(Exercise requirements) Copy the material below line for line, keeping every word, number, symbol, and line break unchanged.

(Exercise materials)
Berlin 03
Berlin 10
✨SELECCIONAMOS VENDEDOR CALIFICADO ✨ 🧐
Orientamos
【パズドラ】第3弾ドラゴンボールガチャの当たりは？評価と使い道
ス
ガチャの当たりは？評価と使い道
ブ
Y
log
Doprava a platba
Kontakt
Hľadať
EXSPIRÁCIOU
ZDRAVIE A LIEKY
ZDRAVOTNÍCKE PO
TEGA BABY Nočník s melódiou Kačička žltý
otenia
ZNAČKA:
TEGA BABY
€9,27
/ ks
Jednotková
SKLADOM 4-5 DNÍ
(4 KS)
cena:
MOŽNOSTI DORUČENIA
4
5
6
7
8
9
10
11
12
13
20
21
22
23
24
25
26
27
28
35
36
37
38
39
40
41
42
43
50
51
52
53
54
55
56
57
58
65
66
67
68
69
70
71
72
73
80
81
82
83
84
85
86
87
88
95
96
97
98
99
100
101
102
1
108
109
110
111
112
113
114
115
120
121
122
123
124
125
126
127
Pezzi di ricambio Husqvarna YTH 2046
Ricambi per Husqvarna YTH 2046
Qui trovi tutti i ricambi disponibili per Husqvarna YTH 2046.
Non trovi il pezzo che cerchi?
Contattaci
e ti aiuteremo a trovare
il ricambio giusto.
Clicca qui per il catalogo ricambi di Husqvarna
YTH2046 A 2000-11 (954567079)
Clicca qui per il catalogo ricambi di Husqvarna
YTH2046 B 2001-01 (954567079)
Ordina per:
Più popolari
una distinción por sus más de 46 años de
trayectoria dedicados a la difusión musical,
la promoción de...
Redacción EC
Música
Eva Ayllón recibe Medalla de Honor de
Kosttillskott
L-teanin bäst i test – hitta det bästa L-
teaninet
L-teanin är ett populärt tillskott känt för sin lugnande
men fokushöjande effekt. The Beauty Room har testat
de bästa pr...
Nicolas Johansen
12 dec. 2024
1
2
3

(Answer to this task)
Berlin 03
Berlin 10
✨SELECCIONAMOS VENDEDOR CALIFICADO ✨ 🧐
Orientamos
【パズドラ】第3弾ドラゴンボールガチャの当たりは？評価と使い道
ス
ガチャの当たりは？評価と使い道
ブ
Y
log
Doprava a platba
Kontakt
Hľadať
EXSPIRÁCIOU
ZDRAVIE A LIEKY
ZDRAVOTNÍCKE PO
TEGA BABY Nočník s melódiou Kačička žltý
otenia
ZNAČKA:
TEGA BABY
€9,27
/ ks
Jednotková
SKLADOM 4-5 DNÍ
(4 KS)
cena:
MOŽNOSTI DORUČENIA
4
5
6
7
8
9
10
11
12
13
20
21
22
23
24
25
26
27
28
35
36
37
38
39
40
41
42
43
50
51
52
53
54
55
56
57
58
65
66
67
68
69
70
71
72
73
80
81
82
83
84
85
86
87
88
95
96
97
98
99
100
101
102
1
108
109
110
111
112
113
114
115
120
121
122
123
124
125
126
127
Pezzi di ricambio Husqvarna YTH 2046
Ricambi per Husqvarna YTH 2046
Qui trovi tutti i ricambi disponibili per Husqvarna YTH 2046.
Non trovi il pezzo che cerchi?
Contattaci
e ti aiuteremo a trovare
il ricambio giusto.
Clicca qui per il catalogo ricambi di Husqvarna
YTH2046 A 2000-11 (954567079)
Clicca qui per il catalogo ricambi di Husqvarna
YTH2046 B 2001-01 (954567079)
Ordina per:
Più popolari
una distinción por sus más de 46 años de
trayectoria dedicados a la difusión musical,
la promoción de...
Redacción EC
Música
Eva Ayllón recibe Medalla de Honor de
Kosttillskott
L-teanin bäst i test – hitta det bästa L-
teaninet
L-teanin är ett populärt tillskott känt för sin lugnande
men fokushöjande effekt. The Beauty Room har testat
de bästa pr...
Nicolas Johansen
12 dec. 2024
1
2
3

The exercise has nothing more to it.